===== DATA FOR REVIEW =====
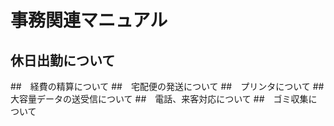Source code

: # 事務関連マニュアル
##  休日出勤について
##　経費の精算について
##　宅配便の発送について
##　プリンタについて
##　大容量データの送受信について
##　電話、来客対応について
##　ゴミ収集について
=====
== WORK ORDER ==
Can you write out the whole listing above again, line for line, without the pictures?

== SOLUTION ==
Source code

: # 事務関連マニュアル
##  休日出勤について
##　経費の精算について
##　宅配便の発送について
##　プリンタについて
##　大容量データの送受信について
##　電話、来客対応について
##　ゴミ収集について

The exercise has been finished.